Rede von
Dr.
Friedrich
Schäfer
- Parteizugehörigkeit zum Zeitpunkt der Rede:
(SPD)
- Letzte offizielle eingetragene Parteizugehörigkeit: (SPD)
Herr Präsident! Meine Damen und Herren! Ich beantrage die Herbeirufung des Bundeswirtschaftsministers Erhard gemäß § 46 der Geschäftsordnung.
Ich darf das ganz kurz begründen. Die Ausführungen des Herrn Bundesfinanzministers, an deren Schluß er sagte, er sei vom Kabinett ermächtigt, sie zu machen, waren doch sehr stark durch fiskalische Überlegungen bedingt, und man hatte bei sehr vielen Punkten den Eindruck, daß in erster Linie der Finanzminister spreche.
Sie wissen, meine Damen und Herren, daß der Bundeswirtschaftsminister vor kurzem in Amerika war. Sie kennen die Zeitungsnachrichten. Ich darf — das ist einer der Hauptgründe, weshalb ich diesen Antrag stelle — mit Erlaubnis des Herrn Präsidenten die kurze dpa-Nachricht hier vortragen. Es heißt hier:
Bei der Erörterung der künftigen Beziehungen zwischen dem Gemeinsamen Markt und den USA haben nach Erhards Worten auch die Handelsbeziehungen dieser Wirtschaftsblöcke zur übrigen freien Welt eine Rolle gespielt. Kennedy sei vor allem auf die Probleme eingegangen, die sich für Lateinamerika ergeben könnten. Er habe dabei den Wunsch geäußert, daß die deutsche Entwicklungshilfe auch Lateinamerika berücksichtigen möge. Erhard sagte, diese Entwicklungshilfe in Lateinamerika müsse nicht unbedingt an direkter Form gewährt werden; man könne dabei auch an eine Senkung hoher Verbrauchsteuern denken, wie sie in
Deutschland für Kaffee und Tee bestehen. Auf eine Frage betonte Erhard, daß er unter allen Umständen für eine Senkung der Kaffeesteuer in Deutschland sei.

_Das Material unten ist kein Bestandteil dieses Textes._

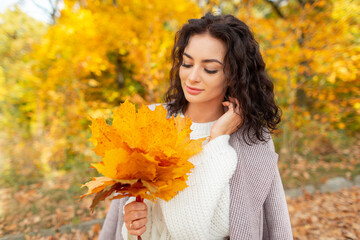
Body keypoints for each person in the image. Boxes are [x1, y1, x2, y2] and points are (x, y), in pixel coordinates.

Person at [98, 13, 293, 240]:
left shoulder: (252, 139)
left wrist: (217, 138)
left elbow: (262, 223)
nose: (191, 77)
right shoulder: (152, 120)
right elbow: (131, 223)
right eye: (187, 63)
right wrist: (133, 224)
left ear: (233, 76)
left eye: (209, 69)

— Ich meine, wir müßten dem Herrn Bundeswirtschaftsminister Gelegenheit geben, seine Auffassung, die hier zum Ausdruck kam, dem Hause vorzutragen.

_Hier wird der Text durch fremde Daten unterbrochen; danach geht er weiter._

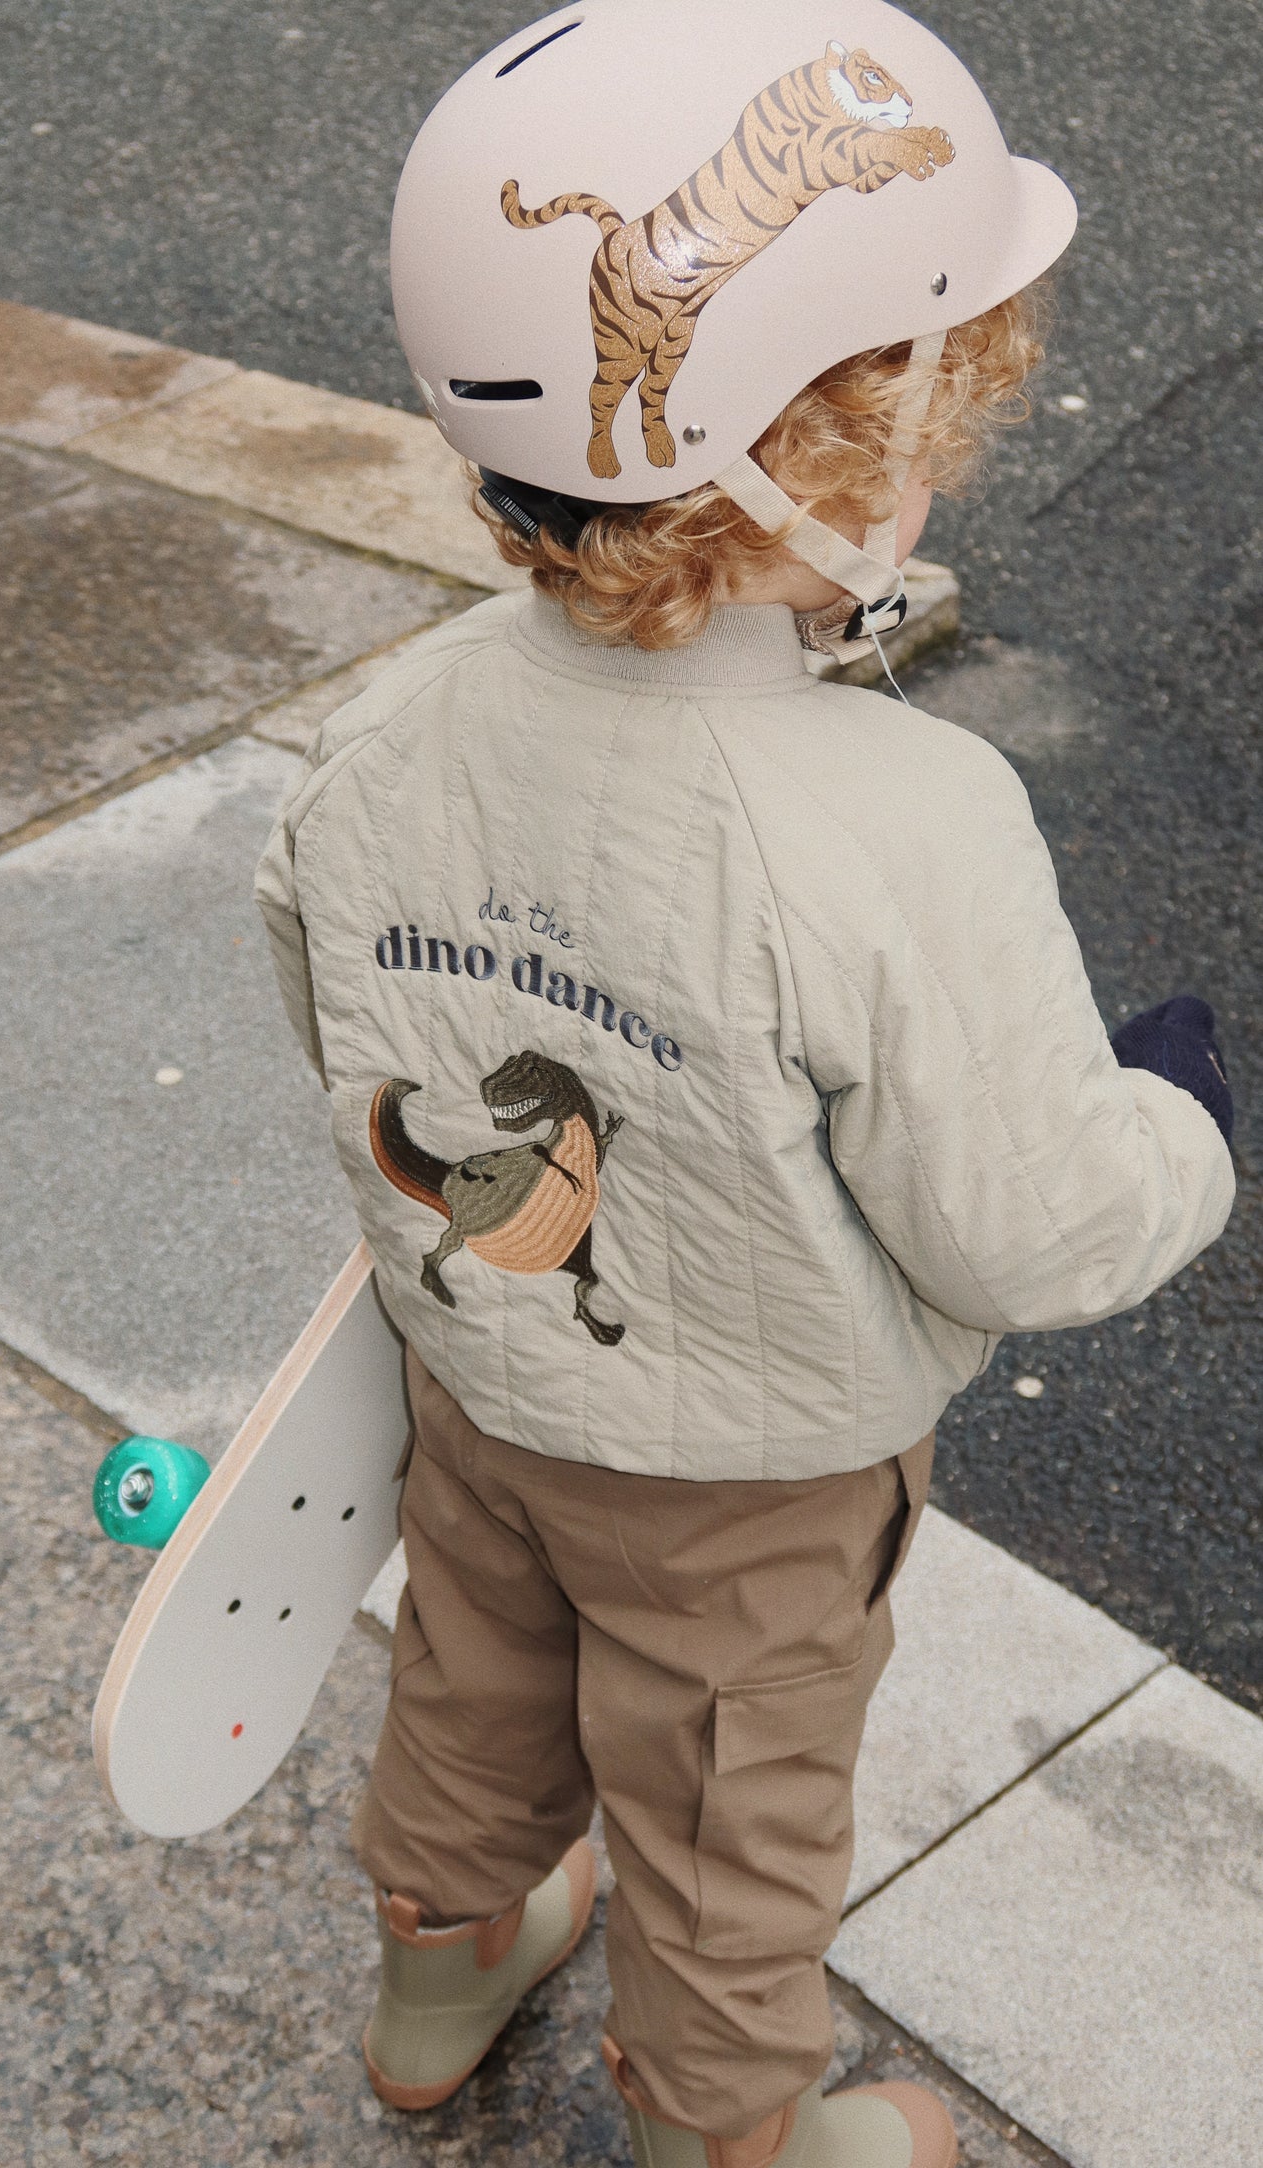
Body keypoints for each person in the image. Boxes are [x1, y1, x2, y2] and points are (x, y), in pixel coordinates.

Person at [256, 5, 1236, 2162]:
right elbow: (1031, 1220)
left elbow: (342, 1020)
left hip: (488, 1386)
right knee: (721, 1804)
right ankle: (738, 2135)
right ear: (866, 442)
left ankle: (437, 1982)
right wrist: (1179, 1129)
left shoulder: (380, 733)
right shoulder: (904, 816)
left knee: (477, 1667)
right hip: (751, 1484)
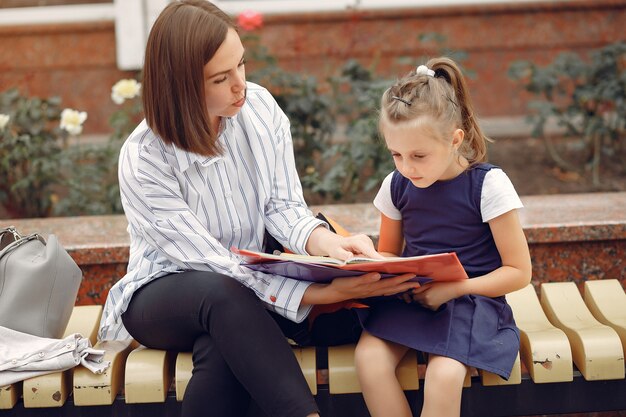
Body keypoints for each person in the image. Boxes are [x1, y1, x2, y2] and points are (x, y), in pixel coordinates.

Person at [97, 2, 419, 417]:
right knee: (223, 296)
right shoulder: (144, 158)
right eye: (220, 78)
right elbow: (212, 264)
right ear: (180, 86)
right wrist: (313, 293)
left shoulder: (261, 110)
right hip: (163, 294)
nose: (240, 86)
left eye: (241, 65)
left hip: (244, 296)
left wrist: (330, 244)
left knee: (224, 346)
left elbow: (283, 207)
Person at [353, 57, 532, 417]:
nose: (406, 167)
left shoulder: (488, 185)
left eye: (418, 155)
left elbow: (518, 271)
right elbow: (389, 252)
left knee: (444, 374)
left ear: (455, 140)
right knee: (368, 359)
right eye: (396, 155)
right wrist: (367, 260)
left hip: (473, 301)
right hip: (413, 298)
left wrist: (453, 290)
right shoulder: (396, 185)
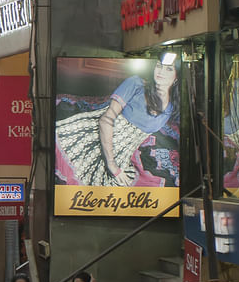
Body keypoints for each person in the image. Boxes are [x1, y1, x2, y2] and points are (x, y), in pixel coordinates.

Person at [55, 59, 179, 188]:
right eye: (159, 66)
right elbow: (106, 120)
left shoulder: (171, 107)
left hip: (123, 155)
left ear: (176, 77)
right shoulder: (136, 83)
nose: (161, 71)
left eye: (169, 68)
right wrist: (112, 165)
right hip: (96, 140)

— Ich habe das schon ausgeführt, Herr Kollege Niederalt. Ich bin der Auffassung, daß dieses Haus einen Anspruch darauf hat, eine so wesentlich abweichende, sicherlich sehr fundierte Auffassung zur Kenntnis zu nehmen. Daß die Frage von so hoher Bedeutung ist, geht nach unserer Meinung auch daraus hervor, daß sie Gegenstand der Beratung mit dem amerikanischen Präsidenten war. Wir sollten den Bundeswirtschaftsminister in diesen Dingen nicht desavouieren.
Das Haus muß diese Dinge zur Kenntnis nehmen.